Which is why I’m sitting in
Pygmalion
’s aft maintenance air lock, my graveyard strapped to my chest inside a hastily woven black-painted chain-mail suit, clutching one end of a rope threaded with a fiber-optic bearer. I’m about to jump overboard, and I’ll be aiming right for that plasma envelope.
“This cannot be good,” says Bill, or maybe Ben. “How about we gut her, stash the payload, and claim the reward?”
“You’re just afraid of heights,” sneers Ben, or maybe Bill. “Anyway, the payload’s environment-sensitive. Like the boss said, it won’t hatch without the freak. We need her alive.”
“You don’t scare me,” I say, dangling my feet over the blue-glowing abyss. “Can either of you see the ship yet?”
“Naah.”
“Good.” It was visible a minute ago, before our slow roll took it out of view over the near horizon of
Pygmalion
’s hull. I lean forward, feeling viscerally ill but unwilling to admit it in front of my two oafish assistants. “Okay, you two, climb aboard.”
Bill (or Ben) bounces toward me and clings to my shoulders. He’s got the activation unit for my payload strapped to his back like a miniature pack. I roll forward slowly and drift down and out of the air lock, clinging to the edge by one hand. The two bags that my salvation depends on—one empty and one full—hang from my belt. With my free hand I hold the end of the cable where Ben (or Bill) can get it. “Can you see the socket?”
“In sight.” They’re all business, now we’re overboard. “Got it.” I look up, my vision hampered by the narrow eye slot that’s the only gap in my suit. His tiny fingers are working feverishly, lashing the cable to one of the emergency handholds under the air lock lip. The fiber-optic jack goes into a comms socket. Then another chibi-head peers over the side of the hatch.

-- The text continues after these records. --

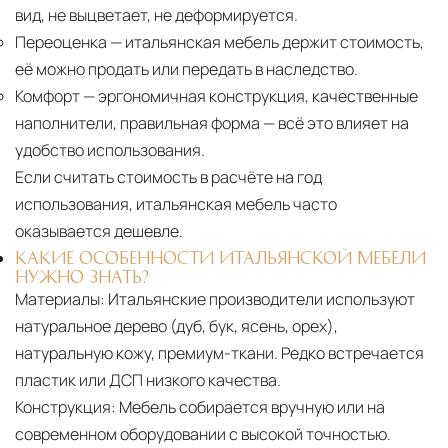
вид, не выцветает, не деформируется.
Переоценка
— итальянская мебель держит стоимость,
её можно продать или передать в наследство.
Комфорт
— эргономичная конструкция, качественные
наполнители, правильная форма — всё это влияет на
удобство использования.
Если считать стоимость в расчёте на год
использования, итальянская мебель часто
оказывается дешевле.
КАКИЕ ОСОБЕННОСТИ ИТАЛЬЯНСКОЙ МЕБЕЛИ
НУЖНО ЗНАТЬ?
Материалы:
Итальянские производители используют
натуральное дерево (дуб, бук, ясень, орех),
натуральную кожу, премиум-ткани. Редко встречается
пластик или ДСП низкого качества.
Конструкция:
Мебель собирается вручную или на
современном оборудовании с высокой точностью.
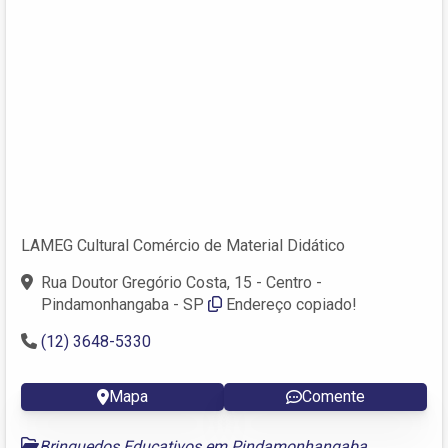
LAMEG Cultural Comércio de Material Didático
Rua Doutor Gregório Costa, 15 - Centro -
Pindamonhangaba - SP
Endereço copiado!
(12) 3648-5330
Mapa
Comente
Brinquedos Educativos em Pindamonhangaba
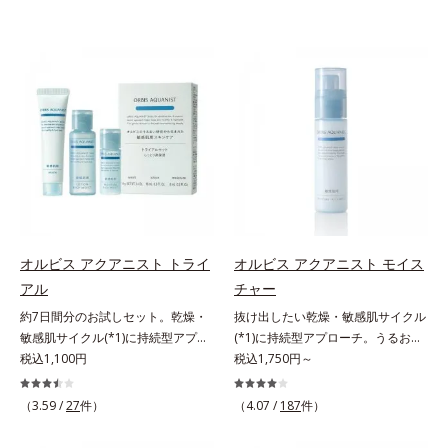
オルビス アクアニスト トライ
オルビス アクアニスト モイス
アル
チャー
約7日間分のお試しセット。乾燥・
抜け出したい乾燥・敏感肌サイクル
敏感肌サイクル(*1)に持続型アプロ
(*1)に持続型アプローチ。うるおい
ーチ。敏感肌用保湿スキンケア
税込1,100円
を追求した敏感肌用保湿スキンケア
税込1,750円～
(*2)。うるおいを逃し、刺激を受け
(*2)。うるおいを逃し、刺激を受け
やすい角層の“乾燥敏感スランプ
やすい角層の“乾燥敏感スランプ
（3.59 /
27
件）
（4.07 /
187
件）
(*3)”に悩む敏感な肌へ。創業時から
(*3)”に悩む敏感な肌へ。創業時から
のうるおい研究により完成した、待
のうるおい研究により完成した、待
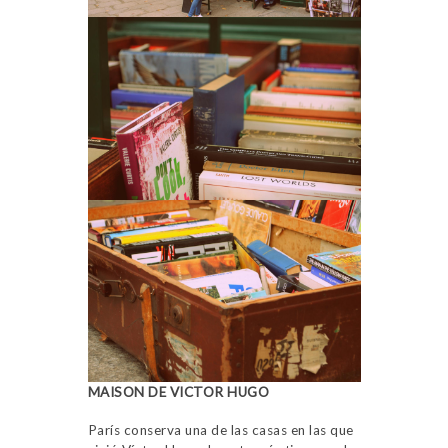
MAISON DE VICTOR HUGO
París conserva una de las casas en las que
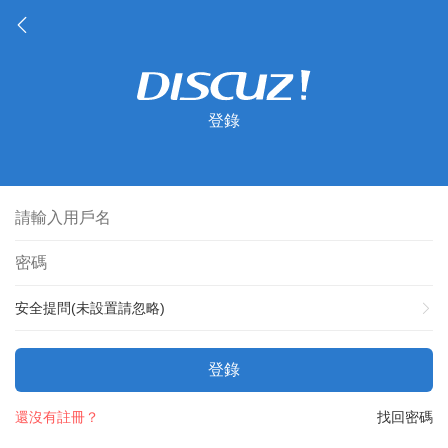
登錄
安全提問(未設置請忽略)
登錄
還沒有註冊？
找回密碼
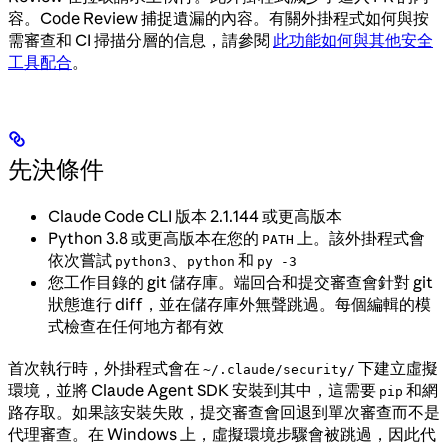
容。Code Review 捕捉遺漏的內容。有關外掛程式如何與按
需審查和 CI 掃描分層的信息，請參閱
此功能如何與其他安全
工具配合
。
先決條件
Claude Code CLI 版本 2.1.144 或更高版本
Python 3.8 或更高版本在您的
上。該外掛程式會
PATH
依次嘗試
、
和
python3
python
py -3
您工作目錄的 git 儲存庫。端回合和提交審查會針對 git
狀態進行 diff，並在儲存庫外無聲跳過。每個編輯的模
式檢查在任何地方都有效
首次執行時，外掛程式會在
下建立虛擬
~/.claude/security/
環境，並將 Claude Agent SDK 安裝到其中，這需要
和網
pip
路存取。如果該安裝失敗，提交審查會回退到單次審查而不是
代理審查。在 Windows 上，虛擬環境步驟會被跳過，因此代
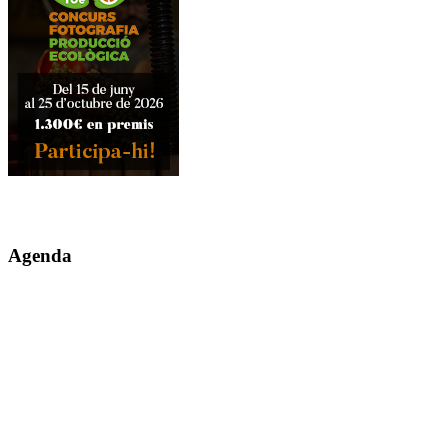
Agenda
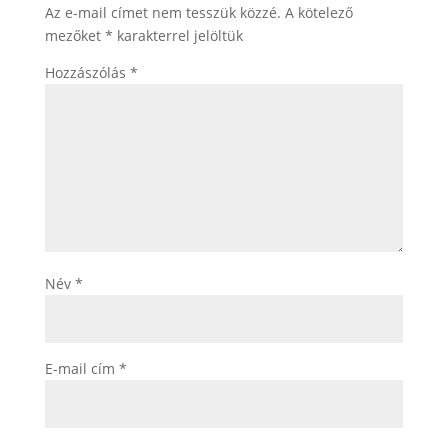
Az e-mail címet nem tesszük közzé.
A kötelező
mezőket
*
karakterrel jelöltük
Hozzászólás
*
Név
*
E-mail cím
*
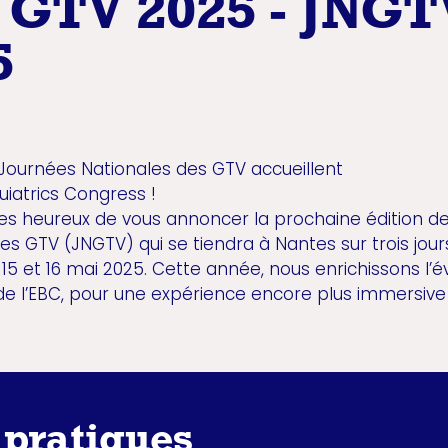
 GTV 2025 - JNGT
5
 Journées Nationales des GTV accueillent
uiatrics Congress !
 heureux de vous annoncer la prochaine édition d
es GTV (JNGTV) qui se tiendra à Nantes sur trois jour
4, 15 et 16 mai 2025. Cette année, nous enrichissons 
 de l’EBC, pour une expérience encore plus immersive
 pratiques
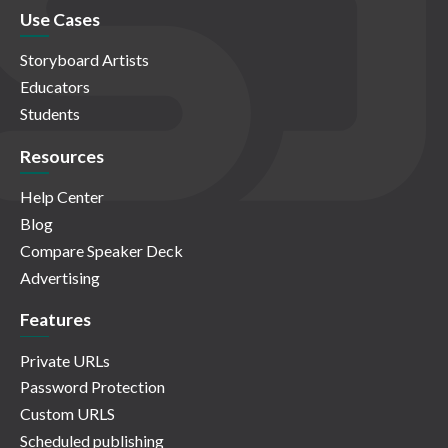
Use Cases
Storyboard Artists
Educators
Students
Resources
Help Center
Blog
Compare Speaker Deck
Advertising
Features
Private URLs
Password Protection
Custom URLS
Scheduled publishing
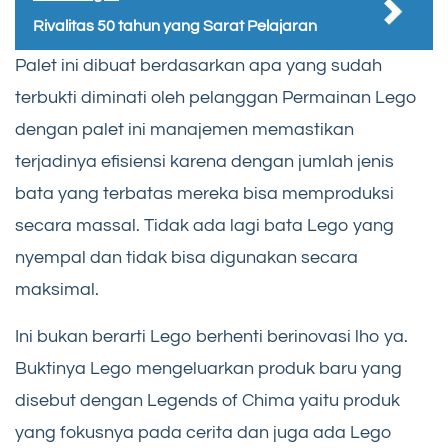
Rivalitas 50 tahun yang Sarat Pelajaran
Palet ini dibuat berdasarkan apa yang sudah
terbukti diminati oleh pelanggan Permainan Lego
dengan palet ini manajemen memastikan
terjadinya efisiensi karena dengan jumlah jenis
bata yang terbatas mereka bisa memproduksi
secara massal. Tidak ada lagi bata Lego yang
nyempal dan tidak bisa digunakan secara
maksimal.
Ini bukan berarti Lego berhenti berinovasi lho ya.
Buktinya Lego mengeluarkan produk baru yang
disebut dengan Legends of Chima yaitu produk
yang fokusnya pada cerita dan juga ada Lego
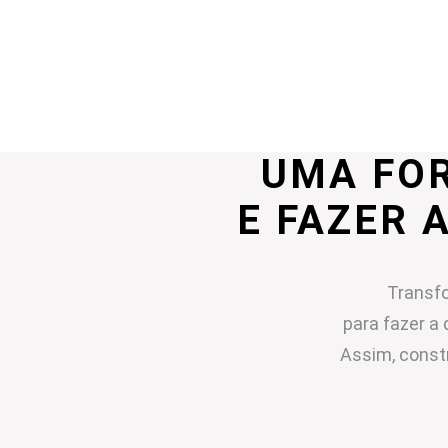
UMA FO
E FAZER 
Transfo
para fazer a 
Assim, const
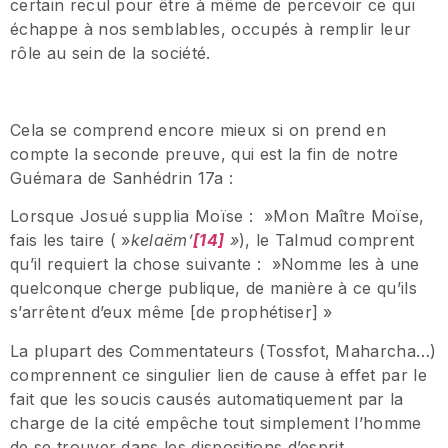
certain recul pour être à même de percevoir ce qui
échappe à nos semblables, occupés à remplir leur
rôle au sein de la société.
Cela se comprend encore mieux si on prend en
compte la seconde preuve, qui est la fin de notre
Guémara de Sanhédrin 17a :
Lorsque Josué supplia Moïse : »Mon Maître Moïse,
fais les taire ( »
kelaëm’
[14]
»
), le Talmud comprent
qu’il requiert la chose suivante : »Nomme les à une
quelconque cherge publique, de manière à ce qu’ils
s’arrêtent d’eux même [de prophétiser] »
La plupart des Commentateurs (Tossfot, Maharcha…)
comprennent ce singulier lien de cause à effet par le
fait que les soucis causés automatiquement par la
charge de la cité empêche tout simplement l’homme
de se trouver dans les dispositions d’esprit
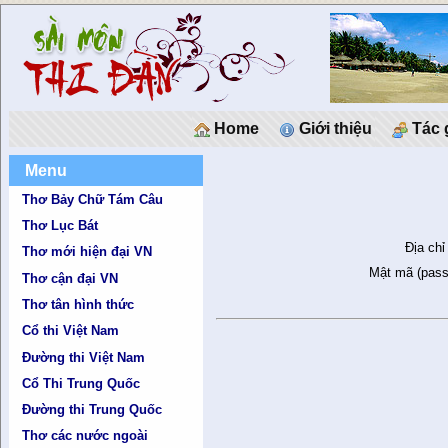
Home
Giới thiệu
Tác 
Menu
Thơ Bảy Chữ Tám Câu
Thơ Lục Bát
Địa chỉ
Thơ mới hiện đại VN
Mật mã (pass
Thơ cận đại VN
Thơ tân hình thức
Cổ thi Việt Nam
Đường thi Việt Nam
Cổ Thi Trung Quốc
Đường thi Trung Quốc
Thơ các nước ngoài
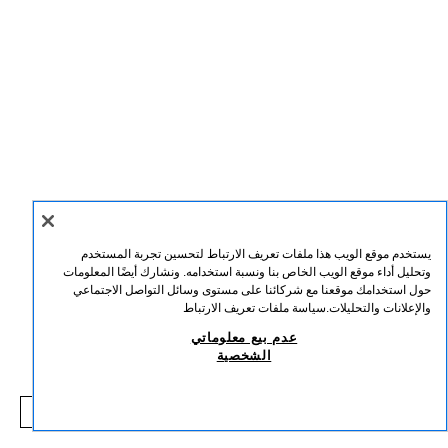
يستخدم موقع الويب هذا ملفات تعريف الارتباط لتحسين تجربة المستخدم
وتحليل أداء موقع الويب الخاص بنا ونسبة استخدامه. ونشارك أيضًا المعلومات
حول استخدامك موقعنا مع شركائنا على مستوى وسائل التواصل الاجتماعي
ENGLISH
عربي
والإعلانات والتحليلات.
سياسة ملفات تعريف الارتباط
عدم بيع معلوماتي
الشخصية
عدم بيع معلوماتي الشخصية
استخدام الذكاء الاصطناعي
اشترك
إلغاء الاشتراك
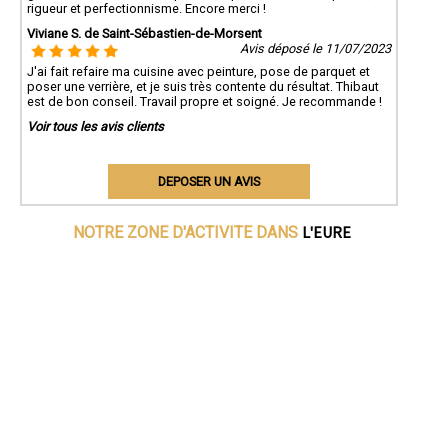
rigueur et perfectionnisme. Encore merci !
Viviane S. de Saint-Sébastien-de-Morsent
Avis déposé le 11/07/2023
J'ai fait refaire ma cuisine avec peinture, pose de parquet et
poser une verrière, et je suis très contente du résultat. Thibaut
est de bon conseil. Travail propre et soigné. Je recommande !
Voir tous les avis clients
DEPOSER UN AVIS
L'EURE
NOTRE ZONE D'ACTIVITE DANS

“Move it!” He whispers. “They’ll be coming over the horizon in another minute.”
“Just finishing up. Okay, close it now.” I dangle from the cable while Bill and Ben shut the air-lock door and clamber down my back. “Make with the sack, manikin.”
“Done.” I hold the empty bag open while they climb inside, then wire it shut and double-check that it’s fastened to my belt. It balances out the other, full bag on the opposite side. I start reeling out the cable, lowering myself down toward the fuzzy blue floor beneath me.
The fuzz is the plasma magnet that
Pygmalion
’s M2P2 sail depends on. Powerful radio transmitters ionize the gas and induce electrical currents in it, generating a magnetic field that blocks the solar wind. We’re dropping headlong toward Mars, straight into the braking magbeam from Phobos, with the ten-kilometer-wide plasma bubble balanced between ship and destination. I’m lowering myself into it on the end of an insulating cable, wearing a half-assed hot suit I ran up on my stateroom’s printer. A funny thing about plasma bubbles is that they tend to block radar. Dangling at the end of a fifty-meter-long cable, wearing a black conductive suit, Bill and Ben and I are going to be invisible to the intruder—I hope. I try not to think about the alternatives. Maybe I got the chain weave wrong and I’m going to cook from the inside out; or maybe they’re going to locate us optically and reel us in at their leisure. Worse, maybe Pygmalion miscalculated on the length of the tether? If the plasma sail is too thin, we’re going to end up lethally exposed, dangling in the middle of the magbeam from Mars like a dust mote before a blowtorch. Neither fate is anything to look forward to, but it beats cowering in my stateroom as the bulls come stomping through the air lock.